[thelist] Multi-lingual form field checking

Ben Gustafson Ben_Gustafson at lionbridge.com
Thu Jan 8 14:34:44 CST 2004


Hi Diane,

escape() and unescape() are the JavaScript functions for toggling between a character's URL-encoded and -unencoded states. See http://www.dolcevie.com/js/js_encode.html for a nice demo.

--Ben

> Great, thank you Ben. I just didn't know what characters are part of 
> those languages.
> 
> Now, I have another problem...
> 
> First of all, the technology being used is only static HTML 
> with Apache 
> SSI. No chance to change that at all.
> 
> I'm using javascript to extract the form variables from the URL and 
> pre-populate the form. So, the user puts their query in the form, 
> submits to a CGI script (that I can't edit), and on the results page 
> their query is pre-populated in the form so they can search 
> again. The 
> problem is that if a special character is entered, the URL encodes it 
> and you end up with some pretty ugly stuff in the form. I put in a 
> Polish word and got back a lot of junk. It looks like HTML entities.
> 
> What can I do with just javascript about decoding these entities so I 
> can put them in as the original pretty characters in the form?  Am I 
> going to have to get some kind of chart of HTML entities for these 
> non-English characters and do some conversions?
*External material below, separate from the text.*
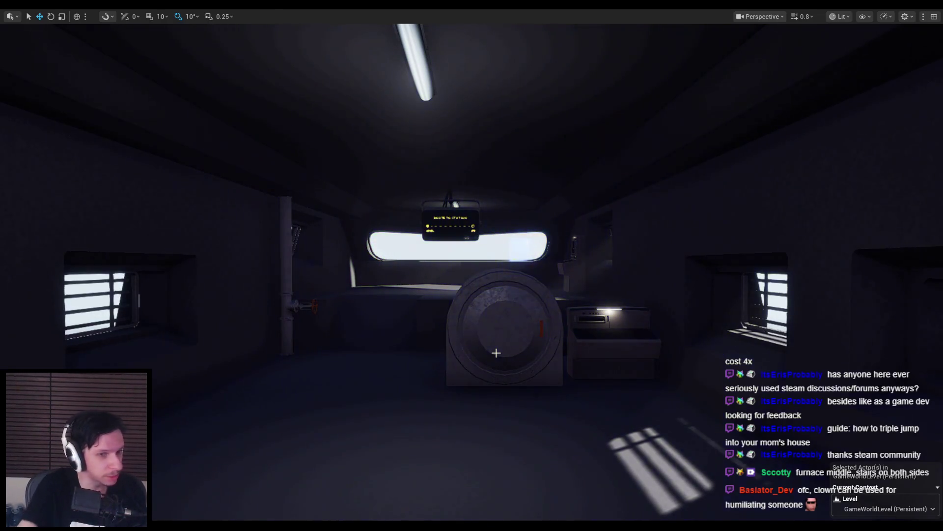
pyautogui.moveTo(496, 352); pyautogui.dragTo(495, 352, button='right')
Or is there a simpler 
> way?
> 
> Diane
> 
> On Wednesday, January 7, 2004, at 11:07 PM, 
> thelist-request at lists.evolt.org wrote:
> 
> > Hi Diane,
> >
> > I did some random typing in of Alt-key-plus-number-pad 
> combinations to
> > guesstimate the range of characters you should include in 
> your regexp 
> > to 
> > check for word characters in the languages you list below. It looks 
> > like 
> > the extended characters all live in the 128 to 165 range 
> (for example, 
> > Alt+128 is Ç, and Alt+165 is Ñ). So if you check for =
> > [a-zA-ZÇ-Ñ0-9] in your regexp, you should be covered.